#### Plotted data images:
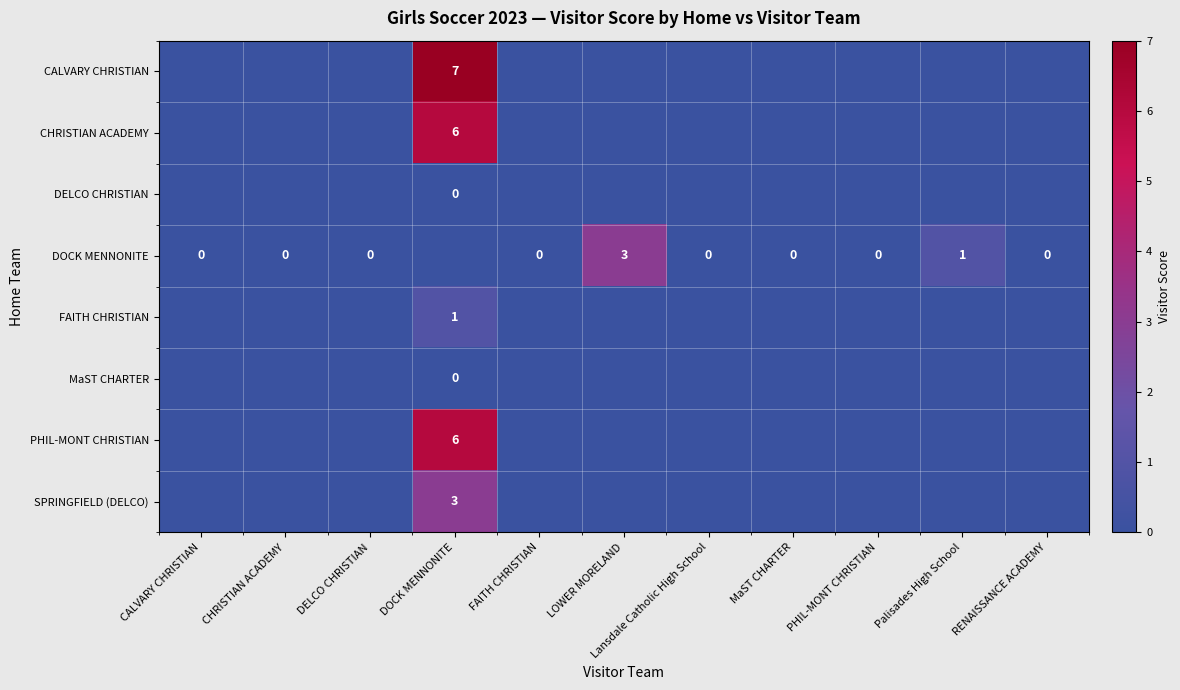

List the series in order of their peak value, highest first.

row_0, row_1, row_2, row_3, row_4, row_5, row_6, row_7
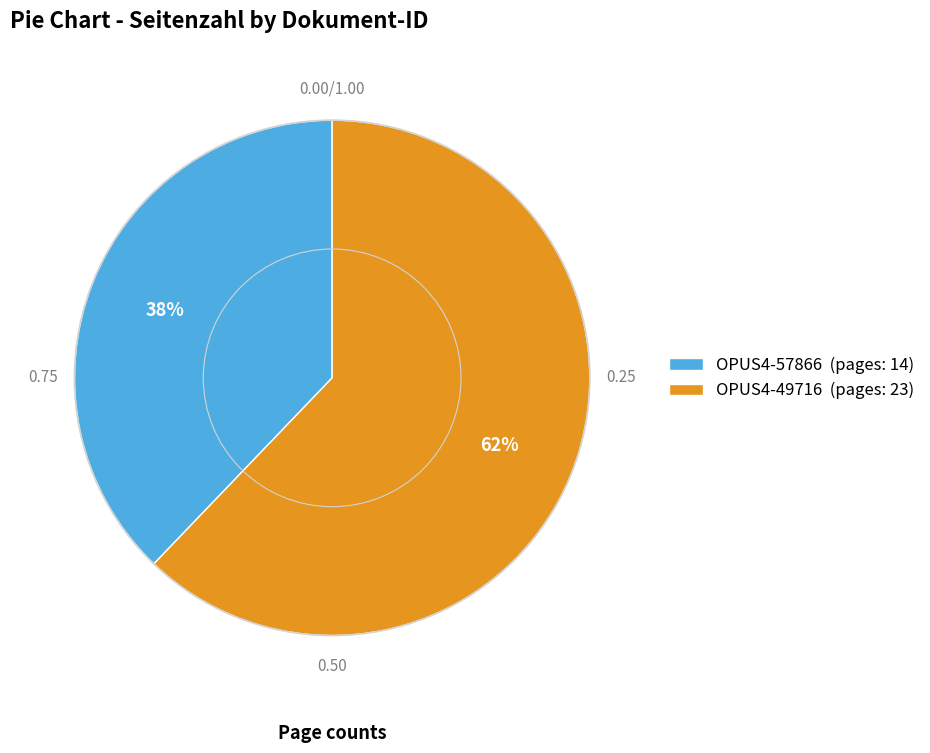

Is OPUS4-57866 the majority of the pie?

No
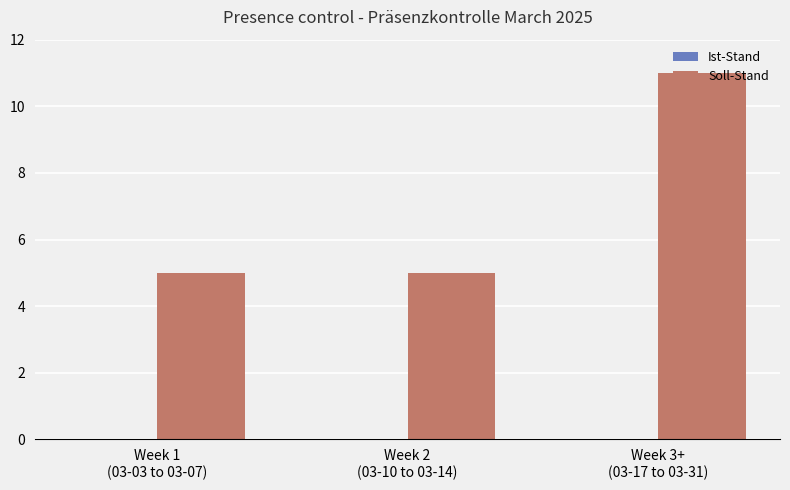

What is the value of the 1st bar from the left?

5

#### REQUIREMENT:
Output the lines of the material verbatim, omitting the pictures.

#### REPLY TO THE TASK:
List the series in order of their peak value, highest first.

row_0, row_1, row_2, row_3, row_4, row_5, row_6, row_7

Is OPUS4-57866 the majority of the pie?

No

What is the value of the 1st bar from the left?

5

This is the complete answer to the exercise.